Spooky-Nine's PDF is 13 pages, with a clean, readable layout. It's currently a little bare-bones, but the game is in itch-funding in order to add art. The writing throughout is solid, and the mechanics are explained clearly.

And there *are* mechanics. This isn't a crunchy, mechanically-heavy game, but you do build a motel floorplan out of cards.

To play, you travel that floorplan by flipping those cards one at a time, Carta-style.

Each card triggers an encounter, as well as a Reflection that you journal. These Reflections can be short, but the game's intent seems to be that you lean into the steam and write a bit. If you play that way, Spooky-Nine might take a month and give you a short story collection. If instead you speedrun it, you can be done in an hour and change.
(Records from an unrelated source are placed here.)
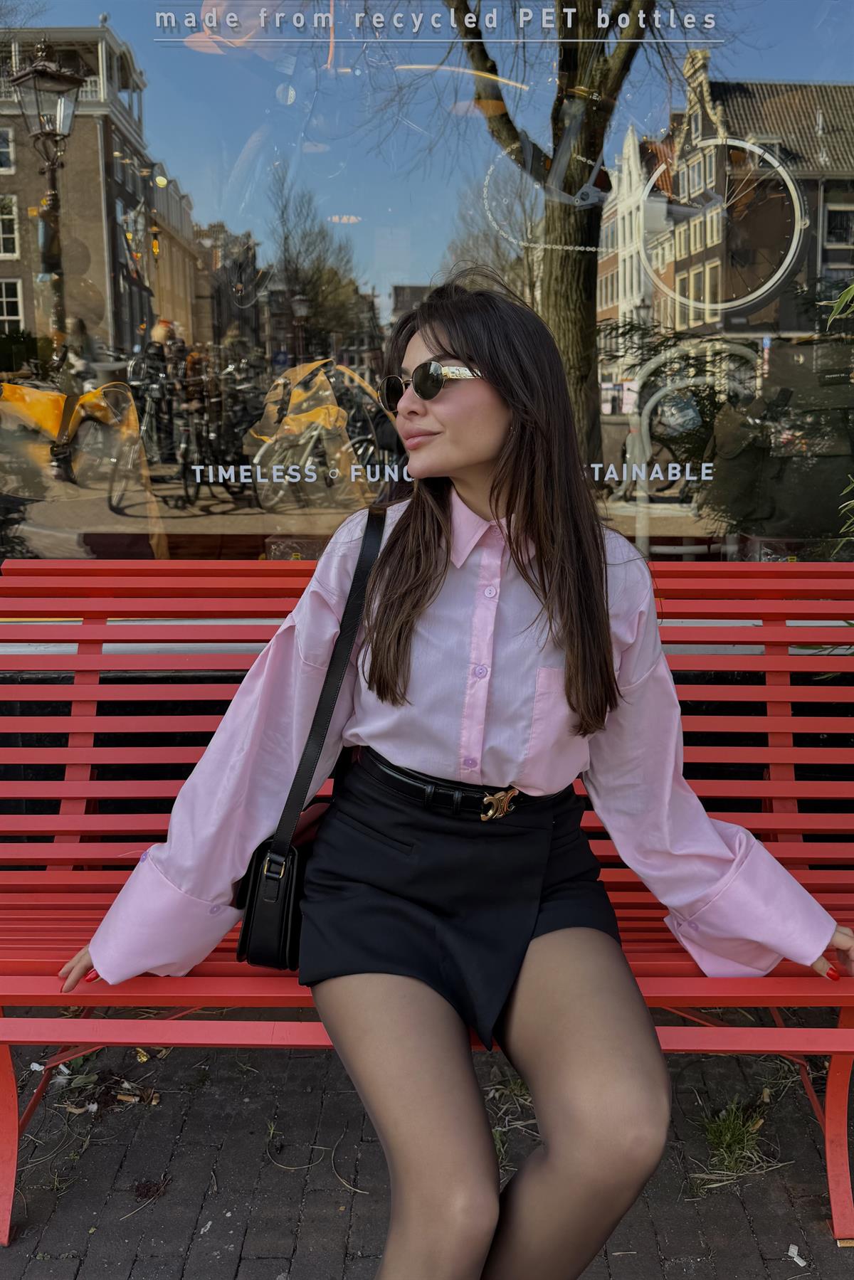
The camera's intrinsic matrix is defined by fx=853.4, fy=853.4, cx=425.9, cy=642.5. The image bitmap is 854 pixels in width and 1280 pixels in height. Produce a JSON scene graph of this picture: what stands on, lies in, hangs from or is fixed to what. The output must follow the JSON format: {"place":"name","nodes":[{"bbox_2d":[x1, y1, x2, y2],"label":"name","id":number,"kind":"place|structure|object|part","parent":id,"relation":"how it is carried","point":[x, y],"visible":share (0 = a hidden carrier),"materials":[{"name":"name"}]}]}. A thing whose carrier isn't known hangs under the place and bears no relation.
{"place":"outdoors","nodes":[
{"label":"outdoors","id":0,"kind":"place"},
{"bbox_2d":[0,1021,853,1279],"label":"brick pavement","id":1,"kind":"structure","parent":0,"point":[748,1193],"materials":[{"name":"brick"}]},
{"bbox_2d":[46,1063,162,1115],"label":"dry leaves","id":2,"kind":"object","parent":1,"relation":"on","point":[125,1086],"visible":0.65,"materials":[{"name":"brown plant"}]},
{"bbox_2d":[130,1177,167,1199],"label":"dry leaf","id":3,"kind":"object","parent":1,"relation":"on","point":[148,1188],"visible":0.84,"materials":[{"name":"brown"}]},
{"bbox_2d":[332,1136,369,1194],"label":"twig","id":4,"kind":"object","parent":1,"relation":"on","point":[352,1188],"visible":0.78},
{"bbox_2d":[0,572,853,1273],"label":"red bench","id":5,"kind":"object","parent":1,"relation":"on","point":[30,977],"visible":0.66,"materials":[{"name":"red wood"}]},
{"label":"leg","id":6,"kind":"part","parent":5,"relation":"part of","materials":[{"name":"red metal"}]},
{"bbox_2d":[56,267,851,1276],"label":"woman","id":7,"kind":"object","parent":5,"relation":"on","point":[501,389],"visible":0.97},
{"bbox_2d":[236,510,390,970],"label":"handbag","id":8,"kind":"object","parent":7,"relation":"hanging from","point":[247,933],"visible":0.54,"materials":[{"name":"black leather"}]},
{"label":"leg","id":9,"kind":"part","parent":5,"relation":"part of","materials":[{"name":"red metal"}]},
{"bbox_2d":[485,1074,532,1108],"label":"grass tuft","id":10,"kind":"object","parent":1,"relation":"on","point":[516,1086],"visible":0.37,"materials":[{"name":"green plant"}]},
{"bbox_2d":[697,1098,771,1176],"label":"grass tuft","id":11,"kind":"object","parent":1,"relation":"on","point":[728,1135],"visible":0.64,"materials":[{"name":"green plant"}]},
{"bbox_2d":[786,1243,806,1266],"label":"paper scrap","id":12,"kind":"object","parent":1,"relation":"on","point":[795,1256],"visible":0.94,"materials":[{"name":"white paper"}]},
{"bbox_2d":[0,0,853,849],"label":"building","id":13,"kind":"structure","parent":0,"point":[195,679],"materials":[{"name":"brick"}]},
{"bbox_2d":[0,0,853,577],"label":"shop window","id":14,"kind":"structure","parent":13,"relation":"in","point":[387,289],"materials":[{"name":"clear glass"}]},
{"bbox_2d":[157,3,720,42],"label":"window lettering","id":15,"kind":"object","parent":14,"relation":"attached to","point":[526,18],"visible":0.94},
{"bbox_2d":[182,456,712,487],"label":"window lettering","id":16,"kind":"object","parent":14,"relation":"attached to","point":[404,469],"visible":0.86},
{"bbox_2d":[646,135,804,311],"label":"window decal","id":17,"kind":"object","parent":14,"relation":"attached to","point":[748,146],"visible":0.98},
{"label":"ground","id":18,"kind":"structure","parent":0},
{"bbox_2d":[821,278,853,556],"label":"plant","id":19,"kind":"object","parent":18,"relation":"on","point":[852,287],"visible":0.75,"materials":[{"name":"green plant"}]}
]}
Almost every encounter is with a different monster, but you can bring back previous monsters simply by writing them back into the story. If you like one particular monster a lot, simply encounter them a bunch.
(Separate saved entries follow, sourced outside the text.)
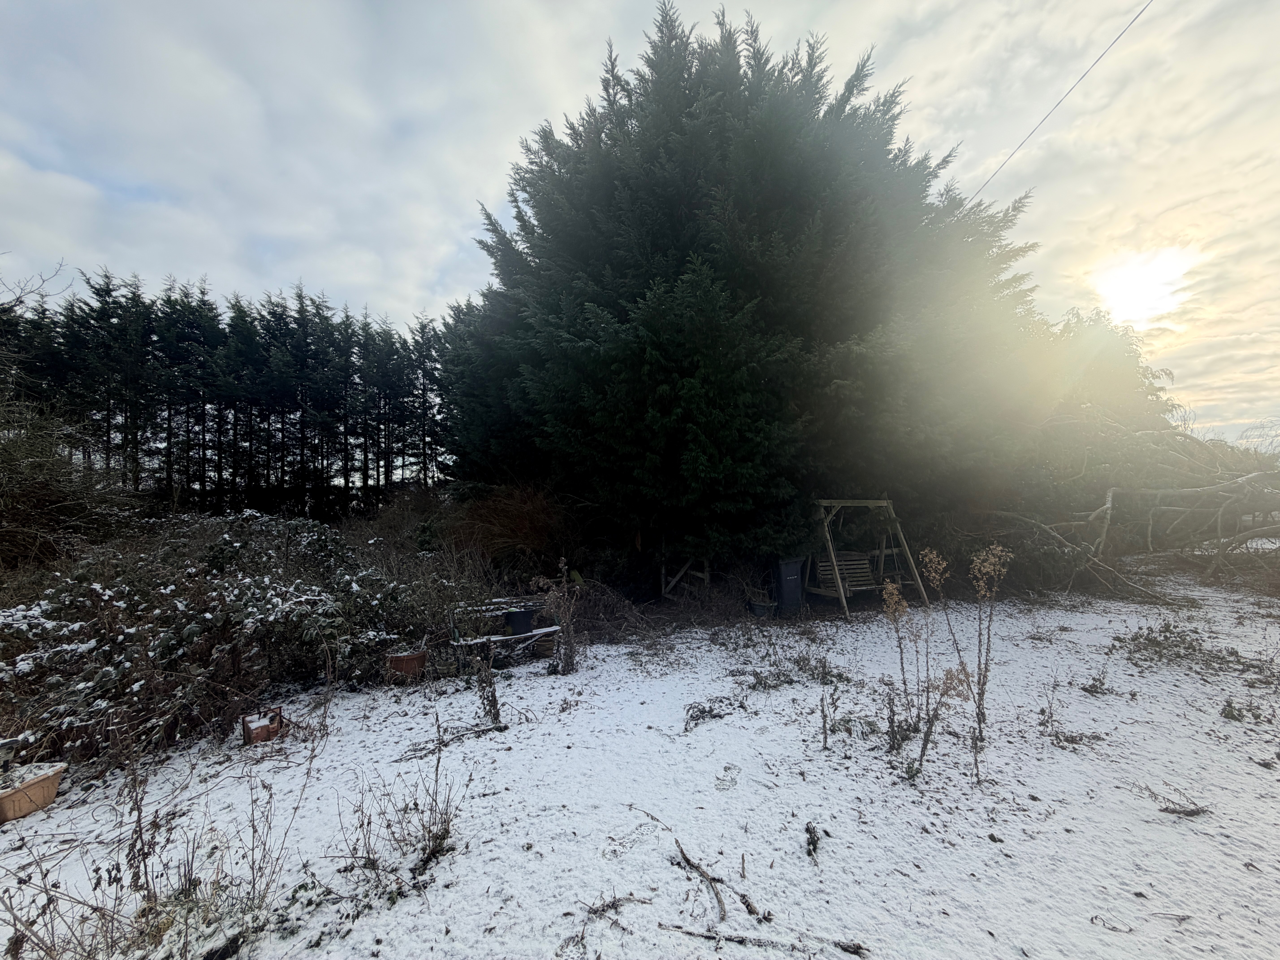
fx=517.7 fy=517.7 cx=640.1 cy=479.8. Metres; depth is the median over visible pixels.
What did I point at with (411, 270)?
sky
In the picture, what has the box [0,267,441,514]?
conifer row
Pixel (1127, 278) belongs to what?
sun
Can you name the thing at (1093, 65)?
power line
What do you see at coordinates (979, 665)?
dried plant
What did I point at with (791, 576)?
trash bin
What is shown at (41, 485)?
bare shrub
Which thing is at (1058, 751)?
snowy lawn
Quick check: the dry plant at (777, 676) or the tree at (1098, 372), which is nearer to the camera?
the dry plant at (777, 676)
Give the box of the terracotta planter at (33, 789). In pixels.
[0,762,65,821]
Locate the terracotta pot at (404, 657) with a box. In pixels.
[384,648,428,680]
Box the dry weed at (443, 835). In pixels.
[339,755,464,895]
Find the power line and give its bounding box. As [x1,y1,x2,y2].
[961,0,1152,202]
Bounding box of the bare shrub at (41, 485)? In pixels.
[0,392,140,570]
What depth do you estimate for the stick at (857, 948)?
2.29 m
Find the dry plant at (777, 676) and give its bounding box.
[741,648,843,691]
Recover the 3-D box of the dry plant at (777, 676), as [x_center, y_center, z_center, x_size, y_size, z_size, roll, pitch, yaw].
[1.581,1.986,5.479,1.250,0.432,1.060,0,-1,-1]
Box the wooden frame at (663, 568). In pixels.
[659,551,711,597]
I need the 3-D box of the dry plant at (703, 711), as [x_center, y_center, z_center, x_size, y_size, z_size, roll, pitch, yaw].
[0.585,2.059,4.596,0.570,0.216,0.487,0,-1,-1]
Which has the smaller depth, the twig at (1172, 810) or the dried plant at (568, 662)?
the twig at (1172, 810)
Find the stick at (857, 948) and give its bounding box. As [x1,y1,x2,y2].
[659,923,869,954]
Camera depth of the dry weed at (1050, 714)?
4.25 m
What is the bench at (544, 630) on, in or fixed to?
on the snowy lawn at (1058, 751)
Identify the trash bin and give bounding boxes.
[771,557,805,613]
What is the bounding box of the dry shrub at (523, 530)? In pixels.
[443,482,567,569]
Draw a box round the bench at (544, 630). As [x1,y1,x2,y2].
[446,595,561,671]
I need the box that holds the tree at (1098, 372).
[1016,304,1182,515]
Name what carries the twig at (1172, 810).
on the snowy lawn at (1058, 751)
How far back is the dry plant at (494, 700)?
4.55 m
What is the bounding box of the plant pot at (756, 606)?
[748,597,777,617]
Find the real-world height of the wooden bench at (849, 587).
0.788 m
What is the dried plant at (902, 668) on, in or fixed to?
on the snowy lawn at (1058, 751)
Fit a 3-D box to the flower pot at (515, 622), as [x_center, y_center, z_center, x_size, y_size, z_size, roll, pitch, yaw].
[-1.525,1.786,6.554,0.335,0.274,0.317,0,-1,-1]
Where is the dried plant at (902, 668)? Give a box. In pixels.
[881,577,925,754]
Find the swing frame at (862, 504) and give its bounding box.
[806,497,928,618]
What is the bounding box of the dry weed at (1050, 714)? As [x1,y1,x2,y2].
[1037,675,1105,744]
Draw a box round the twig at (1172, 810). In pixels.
[1145,785,1210,816]
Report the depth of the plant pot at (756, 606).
8.23 m
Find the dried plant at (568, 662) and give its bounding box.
[531,558,580,673]
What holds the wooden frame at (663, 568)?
on the snowy lawn at (1058, 751)
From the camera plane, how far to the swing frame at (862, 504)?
9.15 m
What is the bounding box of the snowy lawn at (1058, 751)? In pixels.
[0,562,1279,959]
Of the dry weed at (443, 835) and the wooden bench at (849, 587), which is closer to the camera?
the dry weed at (443, 835)
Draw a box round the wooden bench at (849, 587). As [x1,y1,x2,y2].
[813,551,879,596]
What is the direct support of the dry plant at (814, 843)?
on the snowy lawn at (1058, 751)
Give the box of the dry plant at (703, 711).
[682,698,739,731]
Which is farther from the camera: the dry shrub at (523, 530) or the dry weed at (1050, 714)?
the dry shrub at (523, 530)
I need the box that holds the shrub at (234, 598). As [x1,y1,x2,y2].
[0,509,439,767]
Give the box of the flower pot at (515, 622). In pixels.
[505,607,534,635]
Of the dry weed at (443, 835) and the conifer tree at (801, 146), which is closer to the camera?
the dry weed at (443, 835)
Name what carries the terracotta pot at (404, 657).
on the snowy lawn at (1058, 751)
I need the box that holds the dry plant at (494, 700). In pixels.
[468,641,505,728]
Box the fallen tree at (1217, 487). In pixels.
[978,429,1279,599]
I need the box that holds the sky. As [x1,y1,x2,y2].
[0,0,1279,448]
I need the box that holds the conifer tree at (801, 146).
[439,3,1050,582]
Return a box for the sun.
[1091,245,1194,326]
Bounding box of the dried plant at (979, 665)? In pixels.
[955,544,1013,754]
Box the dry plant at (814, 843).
[803,820,821,860]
Spooky-Nine is nonspecific with gender, and it gives you a prompt but otherwise leaves you to determine the details and circumstances of each monster you encounter. For example, you hear scratching at the door when you stop outside the shapeshifter's room, but the shapeshifter's species, traits, history, etc, are mostly up to you.

I say mostly, because the game does use a "sexy dice" set to determine which parts of each monster you describe in detail. Again, this is optional and you can change it, but it's also one of the few circumstances in tabletop where a game will ask you to describe mothman's thighs.

Overall, if you like journaling games and attractive monsters, Spooky-Nine is very likely your thing and you should get it. If you're sold on the first but not the second, you *can* play this very PG, but it might not be exactly what you're looking for. And if you're looking for mechanical difficulty or combat, theoretically there's nothing stopping you from fighting every monster, but the game really isn't designed with that expectation in mind.

What is is, however, is a fresh concept done really well, and an important niche in the rpg ecosystem.


Minor Issues:

-Searching itchio for this title *does not* produce it in the search results. Itchio search really doesn't like to check for whole phrases, so it just goes wild pulling up hundreds of other games with 'spooky' or 'motel' instead. Adding some other word to the title might help.